WHAT TO PRODUCE: All of the entries below are to be repeated word for word.

PROVIDED RECORDS:
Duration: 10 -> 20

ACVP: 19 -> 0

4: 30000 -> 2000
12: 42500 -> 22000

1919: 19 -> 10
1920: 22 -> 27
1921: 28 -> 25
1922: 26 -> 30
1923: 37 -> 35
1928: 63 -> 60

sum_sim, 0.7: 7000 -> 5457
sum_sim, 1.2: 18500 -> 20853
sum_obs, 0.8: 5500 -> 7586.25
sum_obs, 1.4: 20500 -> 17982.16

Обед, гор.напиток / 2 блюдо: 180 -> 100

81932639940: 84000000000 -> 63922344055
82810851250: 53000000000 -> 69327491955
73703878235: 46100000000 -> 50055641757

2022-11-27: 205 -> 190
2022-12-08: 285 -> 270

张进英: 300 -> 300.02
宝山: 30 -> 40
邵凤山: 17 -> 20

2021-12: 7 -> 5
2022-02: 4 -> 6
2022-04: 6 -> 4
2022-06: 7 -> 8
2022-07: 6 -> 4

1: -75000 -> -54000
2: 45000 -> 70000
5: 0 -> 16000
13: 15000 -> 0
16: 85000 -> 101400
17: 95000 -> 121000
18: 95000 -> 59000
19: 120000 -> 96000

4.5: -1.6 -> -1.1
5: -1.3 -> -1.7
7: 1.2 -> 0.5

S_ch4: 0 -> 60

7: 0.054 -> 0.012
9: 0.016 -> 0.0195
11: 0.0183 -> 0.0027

EXERCISE ANSWER:
Duration: 10 -> 20

ACVP: 19 -> 0

4: 30000 -> 2000
12: 42500 -> 22000

1919: 19 -> 10
1920: 22 -> 27
1921: 28 -> 25
1922: 26 -> 30
1923: 37 -> 35
1928: 63 -> 60

sum_sim, 0.7: 7000 -> 5457
sum_sim, 1.2: 18500 -> 20853
sum_obs, 0.8: 5500 -> 7586.25
sum_obs, 1.4: 20500 -> 17982.16

Обед, гор.напиток / 2 блюдо: 180 -> 100

81932639940: 84000000000 -> 63922344055
82810851250: 53000000000 -> 69327491955
73703878235: 46100000000 -> 50055641757

2022-11-27: 205 -> 190
2022-12-08: 285 -> 270

张进英: 300 -> 300.02
宝山: 30 -> 40
邵凤山: 17 -> 20

2021-12: 7 -> 5
2022-02: 4 -> 6
2022-04: 6 -> 4
2022-06: 7 -> 8
2022-07: 6 -> 4

1: -75000 -> -54000
2: 45000 -> 70000
5: 0 -> 16000
13: 15000 -> 0
16: 85000 -> 101400
17: 95000 -> 121000
18: 95000 -> 59000
19: 120000 -> 96000

4.5: -1.6 -> -1.1
5: -1.3 -> -1.7
7: 1.2 -> 0.5

S_ch4: 0 -> 60

7: 0.054 -> 0.012
9: 0.016 -> 0.0195
11: 0.0183 -> 0.0027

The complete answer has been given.